Seventy-two patients with no eye disease other than cataract were enrolled in a prospective, randomized study to undergo phacoemulsification combined with intraocular lens implantation. After cataract surgery, patients were randomized to treatment with bromfenac, betamethasone or both agents. Twenty-five eyes were assigned to bromfenac, 23 to betamethasone and 24 to the combined treatment group. Inflammatory reactions in the anterior chamber were measured with laser flare photometry preoperatively and at 1 and 3 days, 1 and 2 weeks, and 1 and 2 months postoperatively. Intraocular pressure (IOP) and corneal thickness were measured at the same time-points. Best corrected visual acuity (BCVA) was measured preoperatively and at 2 days, 1 and 2 weeks, and 1 and 2 months postoperatively. Specular microscope endothelial photography of the central region of the cornea was performed preoperatively and at 3 months after surgery.

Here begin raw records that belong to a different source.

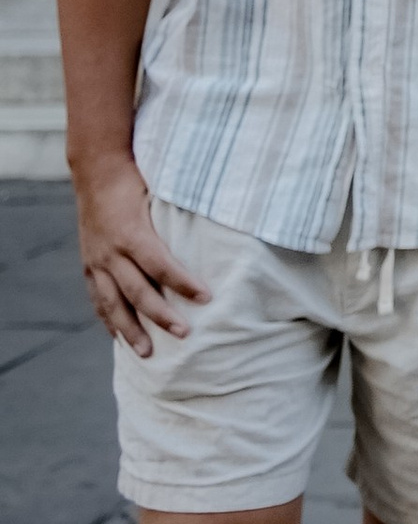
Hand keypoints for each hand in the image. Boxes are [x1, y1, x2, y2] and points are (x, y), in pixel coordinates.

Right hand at [73, 152, 207, 355]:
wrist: (95, 169)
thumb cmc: (137, 178)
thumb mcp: (160, 189)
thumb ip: (183, 211)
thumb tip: (223, 220)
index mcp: (132, 232)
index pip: (161, 264)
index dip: (184, 282)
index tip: (207, 297)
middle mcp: (111, 251)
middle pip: (138, 291)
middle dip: (161, 315)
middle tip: (185, 334)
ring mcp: (96, 260)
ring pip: (113, 303)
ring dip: (130, 330)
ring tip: (147, 353)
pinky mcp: (89, 265)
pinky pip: (98, 299)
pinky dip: (110, 320)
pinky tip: (120, 338)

There were no significant differences among the bromfenac, betamethasone and combined treatment groups in BCVA, IOP, aqueous flare or corneal thickness. Cystoid macular oedema was present in one eye treated with betamethasone.


There were no significant differences in anti-inflammatory effects among the three treatments. These findings suggest that bromfenac is as effective as betamethasone in minimizing inflammatory reactions after cataract surgery.